The paragraph above, while not sarcasm, was in-fact bull(expletive). It was introduced to you by me, just now. Let us continue...

So my wife thought an article on "what men really want... in their lunches" would be a popular blog post. Since she's really good at it (she makes no less than 5 every morning) I am still convinced that this is a trick to get me to bust myself. The REAL trick is, how does one go about writing such an expose without "outing" himself in the process? Let's find out...


To be honest, my lunches are 98% (+/-2% margin of error) of the time delicious. I'm not just saying that because my wife's within arm's reach, they really are good! Then again, it's 98% of the time, sandwiches. The sandwich has a long history, too. Unfortunately, I don't care. The point is, how many different ways can you make it? How many times do I have to eat it?! How many times do I have to eat by myself staring at my computer screen before I "saved enough money" to eat with my
co-workers at Carabbas?!??!! When, God, WHEN?! Since I'm on it, wanna know something else?! I don't give two-putts to a birdie about bread either! My wife will eat it by the loaf and talk about how delicious this bread is or how we need to buy a new bread maker because she loves bread! If she loves it so much she should marry it! To be fair, I smoke cigars and can tell you about every little odor, taste, or vintage. So I'll stop there. The point is, how many ways can you make a sandwich appealing before you want to throw your lunchbox at your coworker, or your coworker at your lunchbox.

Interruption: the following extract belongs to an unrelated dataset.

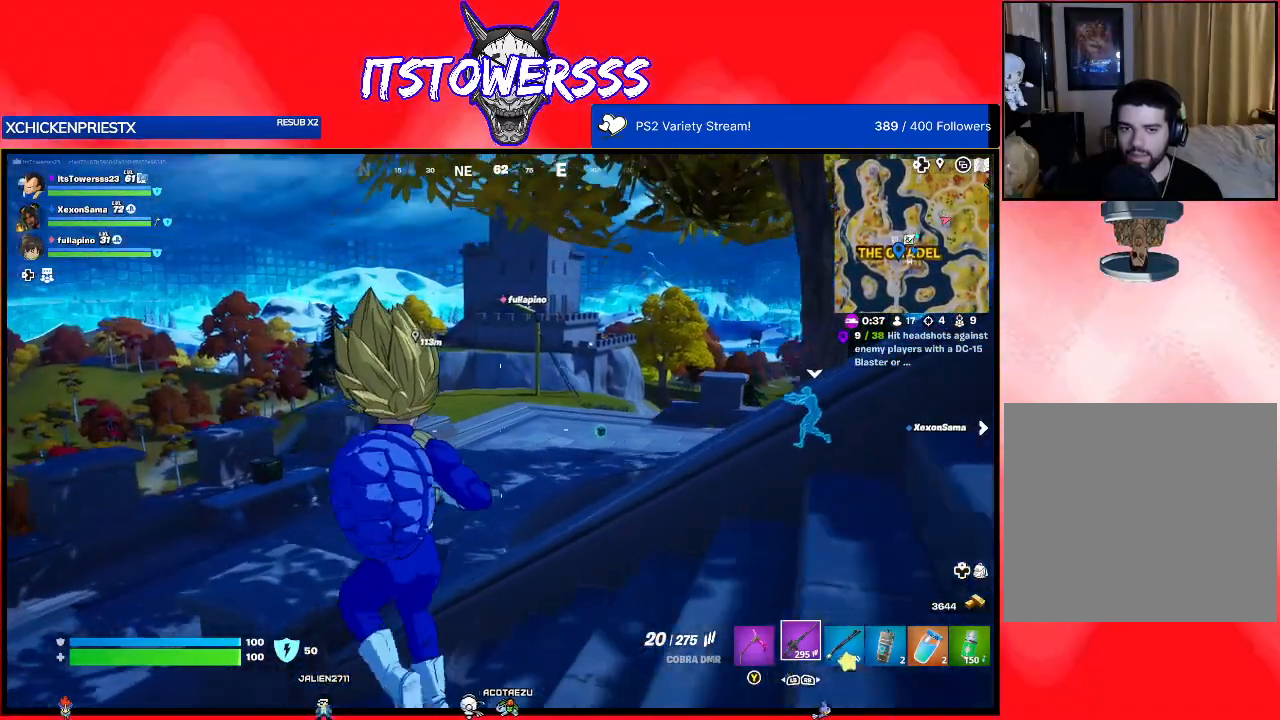
{"buttons": [], "left_stick": "up-left", "right_stick": "center", "events": []}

I searched Google high and low... I searched for "ultimate brown bag lunch" and came up with a +Cooking Light article on a bunch of sandwiches that wouldn't make it through the first 4 hours of the day before becoming soggy messes. Then I searched for "how to make a man's sandwich" thinking that I'd get a lot of really awesome ideas! Wrong... I found +Food Network's "Sandwich King" Jeff Mauro who also makes some pretty amazing sandwiches... that you can't eat outside of a restaurant. So then I searched for "ultimate brown bag lunch" and came up with lots of articles about adding dips and sauces and garnishing your soups. Holy crap! Do people really "live" for that?

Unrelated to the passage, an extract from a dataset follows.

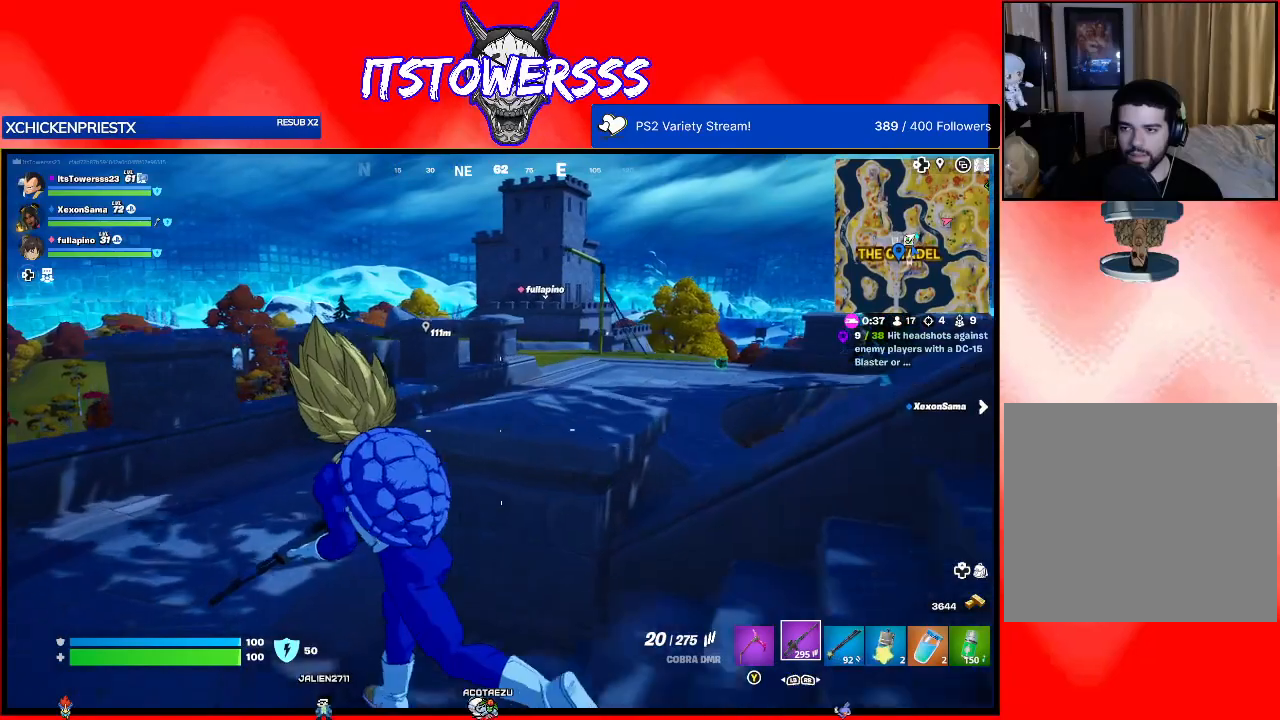
{"buttons": [], "left_stick": "up-left", "right_stick": "center", "events": []}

"Oh, buddy! Wait'll you see what the little lady packed for me today!"
"Yeah? Cat poop would beat what she made you yesterday!"
"Well I gave her 'the what for' last night and she's singing a new tune. Check this out!"

And you didn't kill yourself last night because today was going to be better? Yup, your tomato soup with garnish saved the world. How about this; I'll tell you what my wife does and you can tell me how to make it better. Then, I'll pass that along with the preface "this guy on the internet said..." and then I'll show you the pictures of what happened next. I think that'll work!

The first thing out is bread. It has to be fresh bread, obviously, but not the almost-expired-and-left-on-the-counter-so-it's-still-good,-right? bread. Next is the condiments, single-side only. If your lunch is gonna be damp then put it on one side so it doesn't ruin your entire lunch. You can still eat a one loafed sandwich and be legit. Next is some fresh veggies; not lettuce, we've gotta create a barrier for it to breathe! Were talking about onions, maybe some bell peppers, something for the meat to sit on like a throne! We're talking about the nerve center of your lunch here! Finally, throw down some meat. Whatever you want, just throw it on there! If you lay it on then it's not tender enough. Toss that meat right on there like you own it, but don't displace the veggies underneath. What you'll learn is that the soggy-ness comes from the bun-condiment-meat contact. Inevitably you placed your sandwich on the only side that could've ensured it's timely demise. Now, being properly educated though, you've created a barrier between the meat which will allow her to breathe and open up to you like a young flower on a warm day. You'll finish that bad-boy off with a slice o' lettuce (if you like) and the other loaf of bread. When you place it in your lunch make sure it's condiment-side-down, for that soggy-loaf-issue we talked about.

Everything else in your lunch is a compliment to your sandwich. Be honest, you've opened your lunch and saw the bag of smash you called a sandwich and even the Oreos didn't sound appetizing after that, right? It's all about presentation. Take pride in your preparation and the delivery will be flawless.

Armed with this basic and somewhat flawed knowledge, I'm curious to hear your side? What are some of YOUR lunch tips to make that brown bag look more appealing and less like a projectile? What are some good snack tips for the on-the-go lunch? What about the 'nibbler' who doesn't eat an entire meal in one sitting?